** Begin MATERIAL FOR THE TASK **
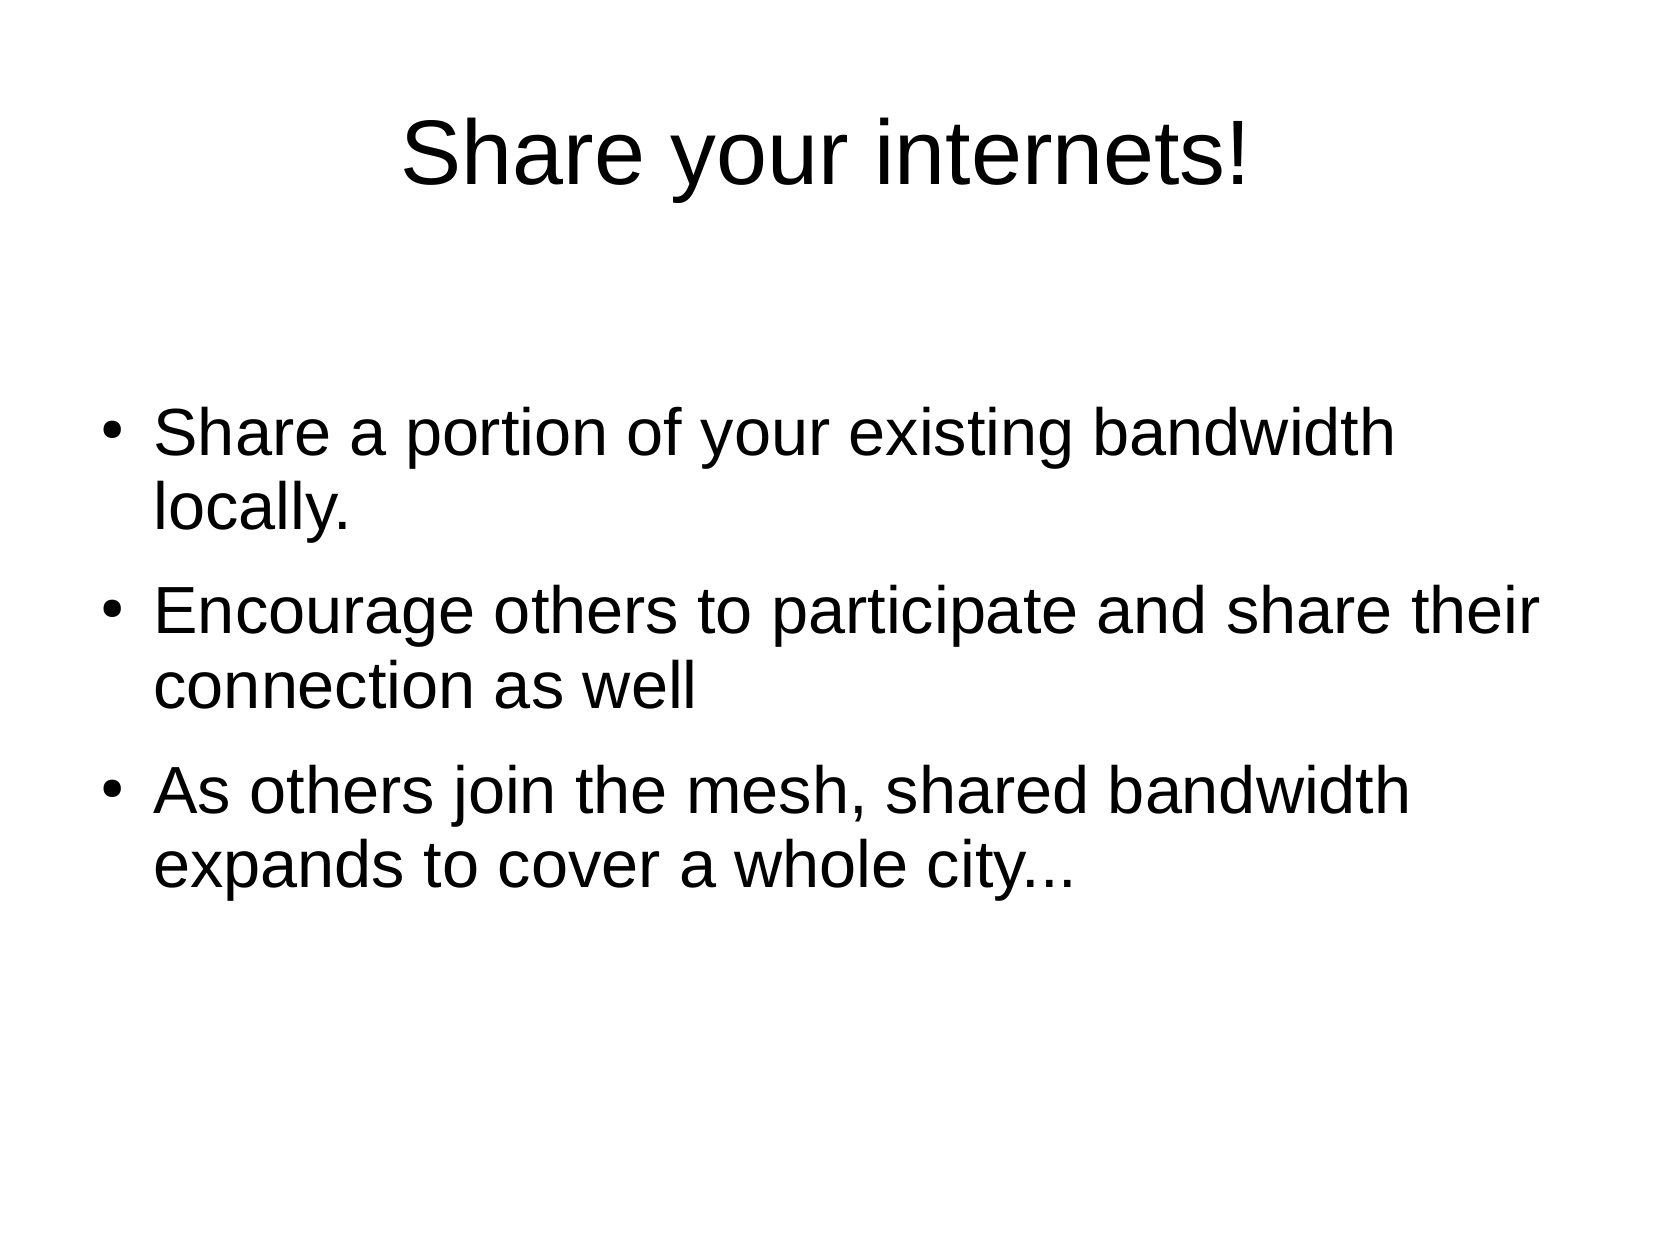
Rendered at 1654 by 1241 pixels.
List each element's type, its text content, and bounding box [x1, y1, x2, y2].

title Share your internets! [82, 49, 1571, 257]
list Share a portion of your existing bandwidth locally. Encourage others to participate and share their connection as well As others join the mesh, shared bandwidth expands to cover a whole city... [82, 290, 1571, 1010]
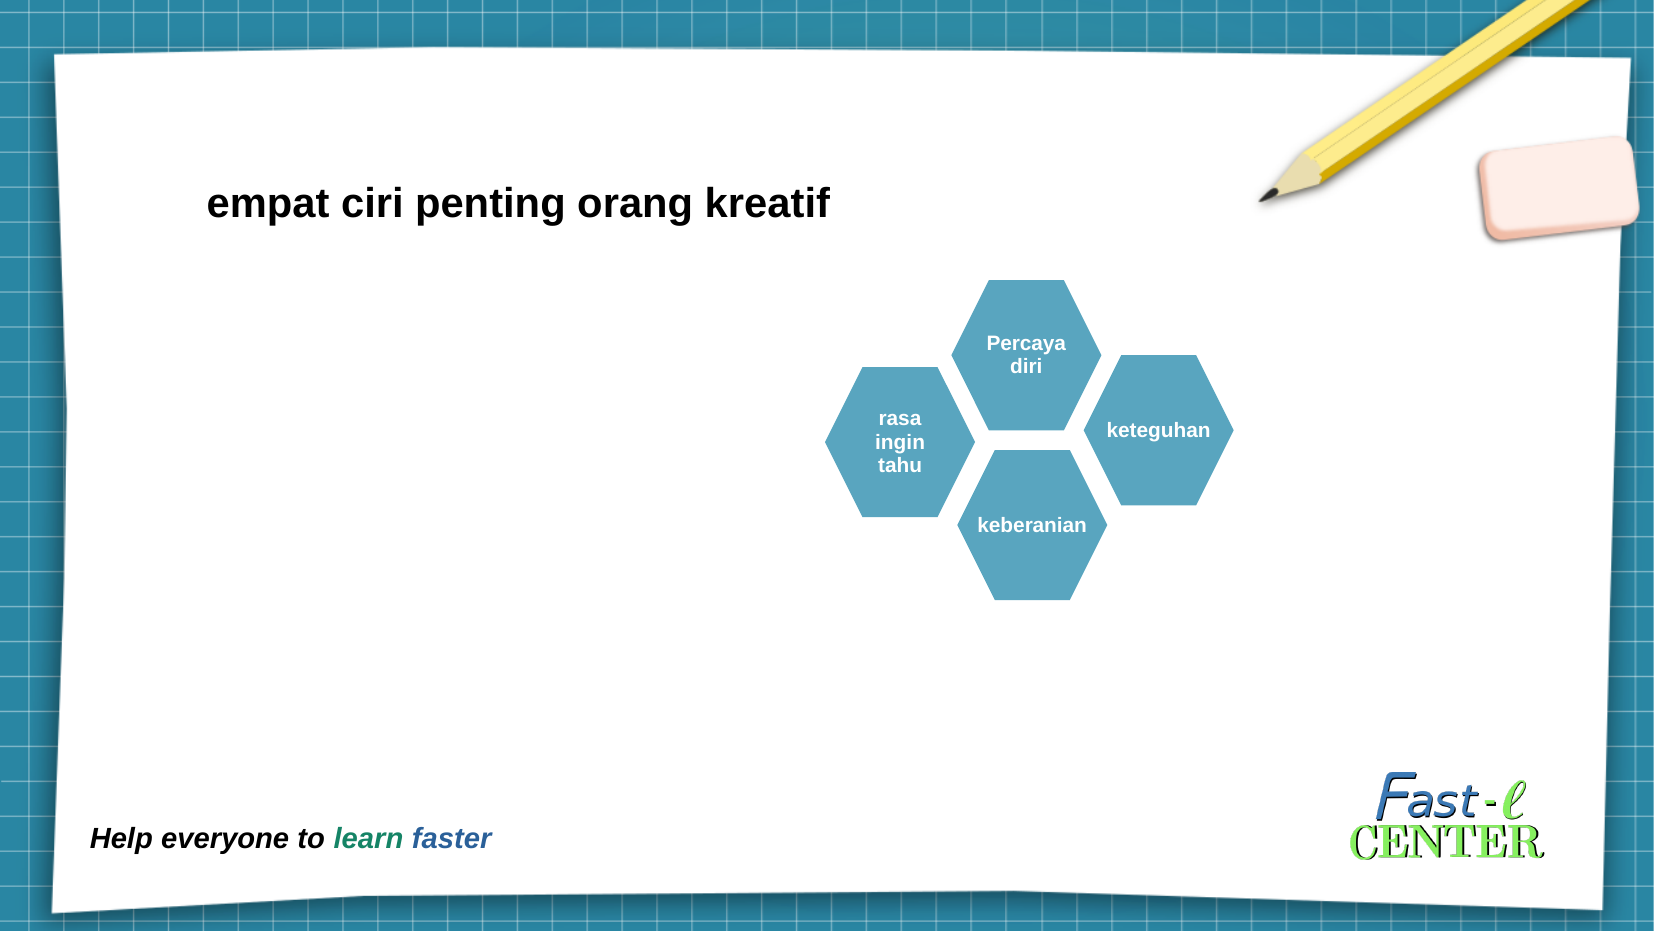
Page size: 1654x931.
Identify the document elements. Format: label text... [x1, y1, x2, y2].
** End MATERIAL FOR THE TASK **
Please copy out every row above word for word, leaving the pictures out of your answer.

• REPLY TO THE EXERCISE
Rendered at 1654 by 1241 pixels.
List each element's type, its text content, and bounding box [x1, y1, x2, y2].

title Share your internets! [82, 49, 1571, 257]
list Share a portion of your existing bandwidth locally. Encourage others to participate and share their connection as well As others join the mesh, shared bandwidth expands to cover a whole city... [82, 290, 1571, 1010]
Page size: 1654x931.
Identify the document elements. Format: label text... [x1, y1, x2, y2].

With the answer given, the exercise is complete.